Football's Pioneers: Ferenc Puskás

Heritage
10 Nov 2022
1 Minute
Roy Thomson recalls World Cup Icon Ferenc Puskás, who helped revolutionise football tactics in the 1950s and 1960s.

Puskás scored 83 goals in 84 appearances for Hungary, leading a golden squad that dominated international football during the 1950s. The Magical Magyars lost only once in six years. Unfortunately, defeat came in the 1954 World Cup Final in Switzerland.

Born in Budapest in 1927, Puskás was an established international when Hungary became a satellite state of the Soviet Union in 1949. He was an influential captain and undisputed star in a team that swept all before them to win Olympic gold in 1952 with Puskás shunning the propaganda, which claimed their success as socialist.
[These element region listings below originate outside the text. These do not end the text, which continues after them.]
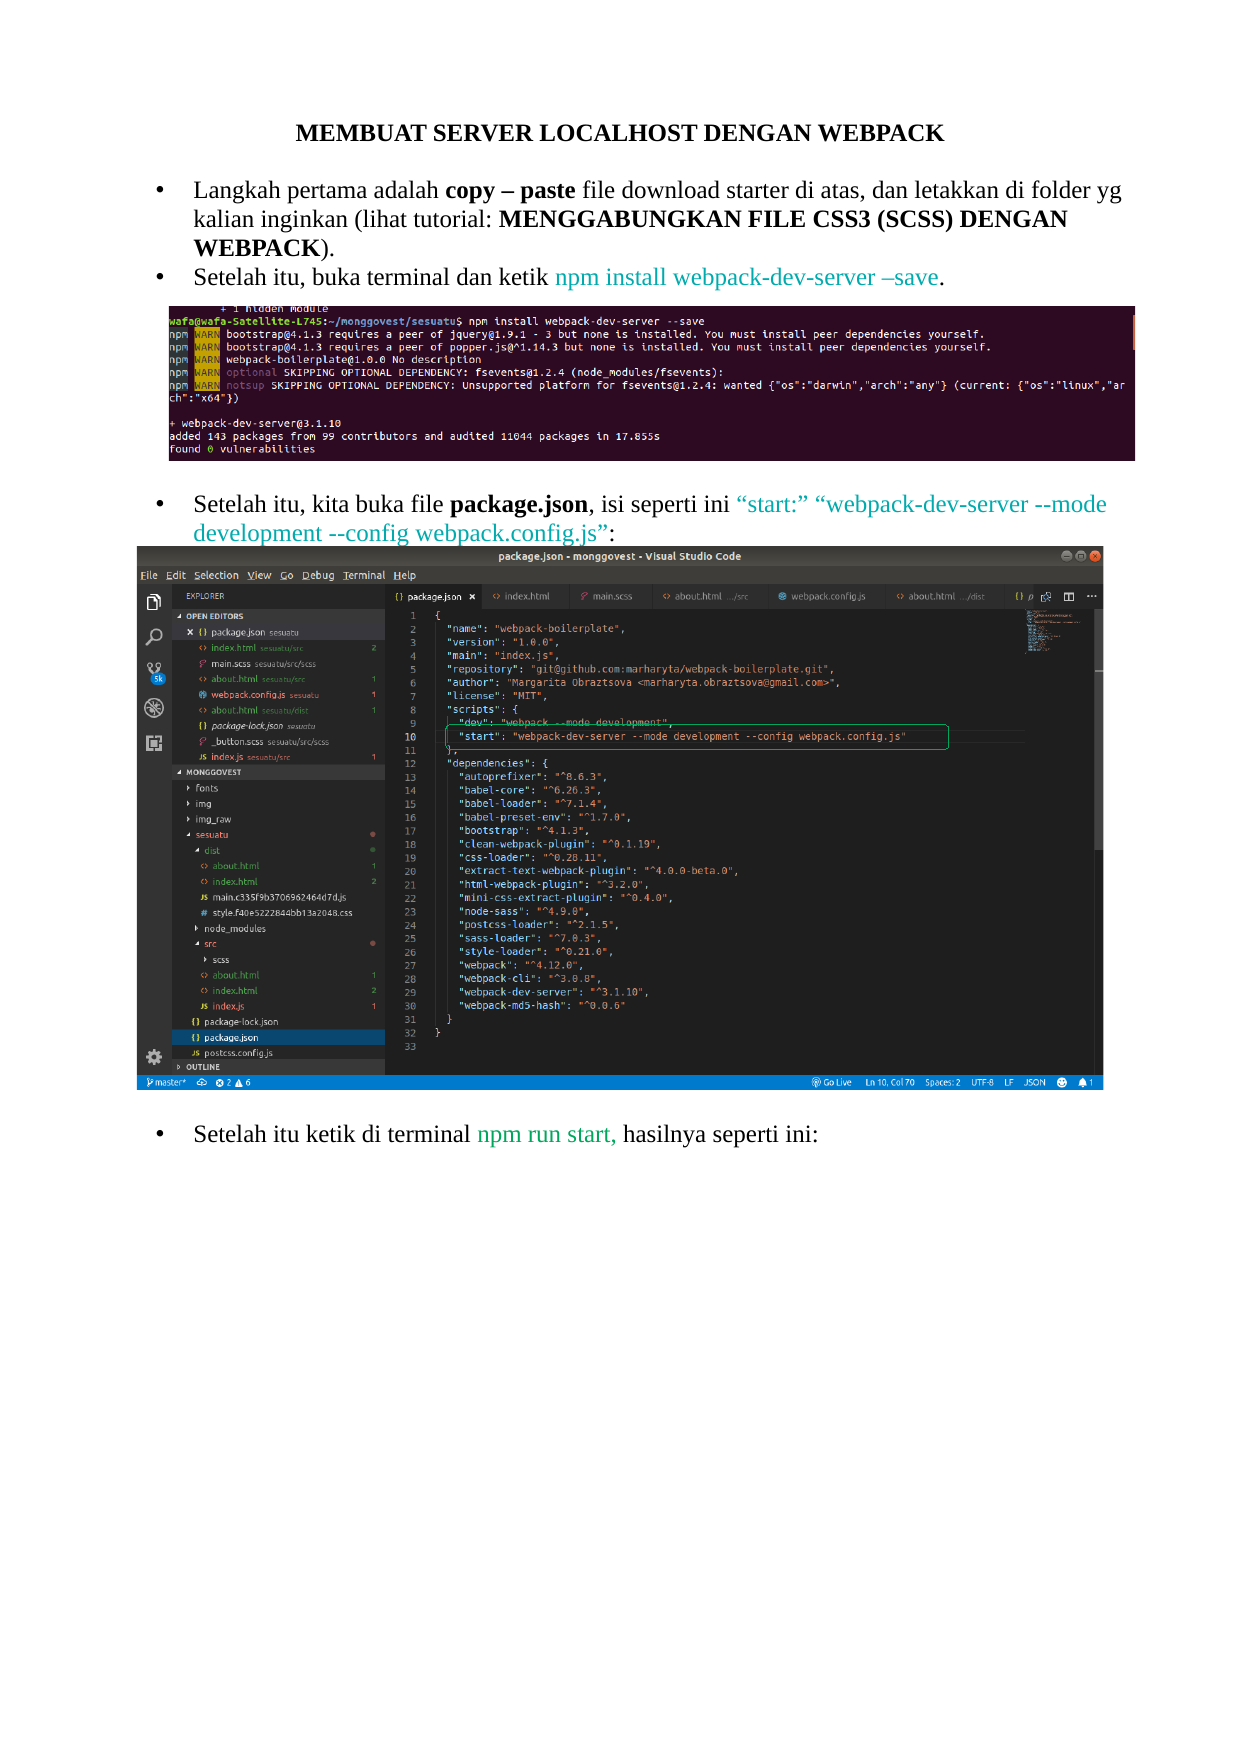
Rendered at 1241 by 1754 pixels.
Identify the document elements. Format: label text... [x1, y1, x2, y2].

list Langkah pertama adalah copy – paste file download starter di atas, dan letakkan di folder yg kalian inginkan (lihat tutorial: MENGGABUNGKAN FILE CSS3 (SCSS) DENGAN WEBPACK). [156, 176, 1122, 262]
list Setelah itu, kita buka file package.json, isi seperti ini “start:” “webpack-dev-server --mode development --config webpack.config.js”: [156, 489, 1122, 547]
picture [136, 546, 1104, 1090]
text MEMBUAT SERVER LOCALHOST DENGAN WEBPACK [118, 118, 1122, 147]
picture [168, 306, 1136, 461]
list Setelah itu, buka terminal dan ketik npm install webpack-dev-server –save. [156, 262, 1122, 291]
list Setelah itu ketik di terminal npm run start, hasilnya seperti ini: [156, 1119, 1122, 1147]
He displayed cunning and independent thought on the football pitch, helping Hungary revolutionise football tactics. They withdrew their centre-forward into midfield, bewildering opponents stuck in the dominant and inflexible 'WM' formation.

Nándor Hidegkuti perfected the deep-lying role, but Puskás was the conductor. With a ferocious left-foot shot and mesmeric ball control, he marshalled the team's fluid interchanging of positions. During the build-up to the 1954 World Cup, Hungary twice humiliated England, with Puskás famously embarrassing captain Billy Wright at Wembley in November 1953.
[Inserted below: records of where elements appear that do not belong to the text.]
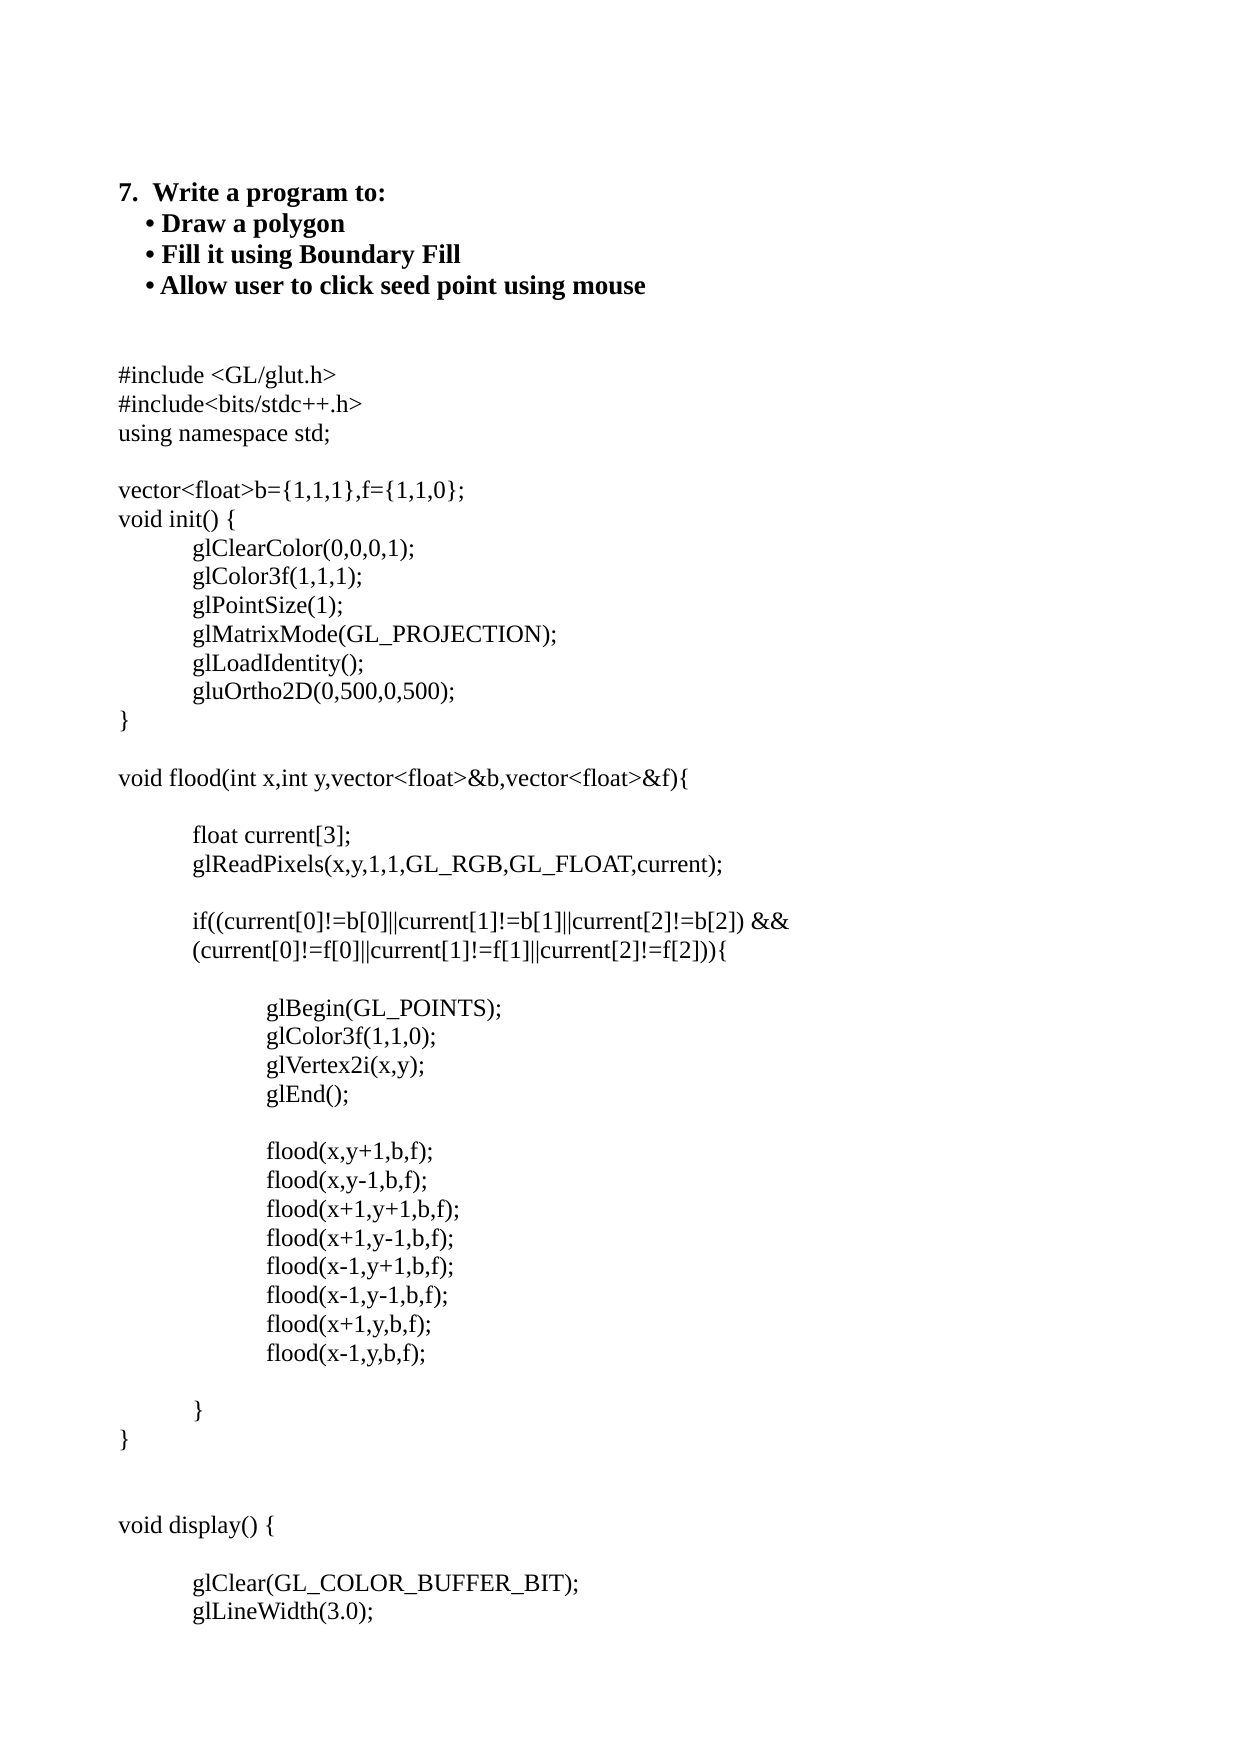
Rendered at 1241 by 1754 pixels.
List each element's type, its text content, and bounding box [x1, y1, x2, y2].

text flood(x,y-1,b,f); [118, 1165, 1122, 1194]
text • Draw a polygon [118, 207, 1122, 238]
text glClearColor(0,0,0,1); [118, 533, 1122, 561]
text glColor3f(1,1,1); [118, 561, 1122, 590]
text glLineWidth(3.0); [118, 1596, 1122, 1625]
text glPointSize(1); [118, 590, 1122, 619]
text flood(x-1,y-1,b,f); [118, 1280, 1122, 1309]
text glVertex2i(x,y); [118, 1050, 1122, 1079]
text void flood(int x,int y,vector<float>&b,vector<float>&f){ [118, 763, 1122, 791]
text (current[0]!=f[0]||current[1]!=f[1]||current[2]!=f[2])){ [118, 935, 1122, 964]
text float current[3]; [118, 820, 1122, 849]
text vector<float>b={1,1,1},f={1,1,0}; [118, 475, 1122, 504]
text • Fill it using Boundary Fill [118, 238, 1122, 269]
text flood(x+1,y,b,f); [118, 1309, 1122, 1338]
text glLoadIdentity(); [118, 648, 1122, 676]
text glMatrixMode(GL_PROJECTION); [118, 619, 1122, 648]
text glBegin(GL_POINTS); [118, 993, 1122, 1021]
text } [118, 705, 1122, 734]
text gluOrtho2D(0,500,0,500); [118, 676, 1122, 705]
text if((current[0]!=b[0]||current[1]!=b[1]||current[2]!=b[2]) && [118, 906, 1122, 935]
text glColor3f(1,1,0); [118, 1021, 1122, 1050]
text glEnd(); [118, 1079, 1122, 1108]
text void display() { [118, 1510, 1122, 1539]
text } [118, 1395, 1122, 1424]
text #include <GL/glut.h> [118, 360, 1122, 389]
text flood(x-1,y,b,f); [118, 1338, 1122, 1366]
text using namespace std; [118, 418, 1122, 446]
text flood(x-1,y+1,b,f); [118, 1251, 1122, 1280]
text flood(x+1,y-1,b,f); [118, 1223, 1122, 1251]
text glClear(GL_COLOR_BUFFER_BIT); [118, 1568, 1122, 1596]
text • Allow user to click seed point using mouse [118, 269, 1122, 300]
text 7. Write a program to: [118, 176, 1122, 207]
text flood(x+1,y+1,b,f); [118, 1194, 1122, 1223]
text #include<bits/stdc++.h> [118, 389, 1122, 418]
text flood(x,y+1,b,f); [118, 1136, 1122, 1165]
text void init() { [118, 504, 1122, 533]
text } [118, 1424, 1122, 1453]
text glReadPixels(x,y,1,1,GL_RGB,GL_FLOAT,current); [118, 849, 1122, 878]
Hungary cruised the preliminary rounds in Switzerland. However, an ankle injury sustained in an 8-3 win over a purposely understrength West Germany meant Puskás missed hard-fought and exhausting knockout stage victories over Brazil and Uruguay.

Passed fit for the final in Berne against the now full-strength Germans, Puskás scored as Hungary took a 2-0 lead. However, a heavy pitch hampered Hungary's fluidity and mercilessly challenged a tired team. Losing 3-2, Puskás dramatically equalised in the final minutes, only for the goal to be controversially disallowed for offside.

Defeat for Hungary was a devastating blow for a team and a country, which collapsed two years later when a revolution brought Soviet tanks to the Budapest streets. Their legacy was a pioneering 4-2-4 formation which Brazil perfected to win three of the following four World Cups.

It also unquestionably influenced the total football of the Dutch in the 1970s, with Johan Cruyff playing the Puskás role. Puskás did not return to Hungary after the uprising. Instead, he signed for Real Madrid in 1958.

He won five La Liga titles and three European Cups, finished top scorer in Spain four times, and scored seven goals in European finals. After a globetrotting coaching career, he returned to Budapest in 1992, where he died in 2006.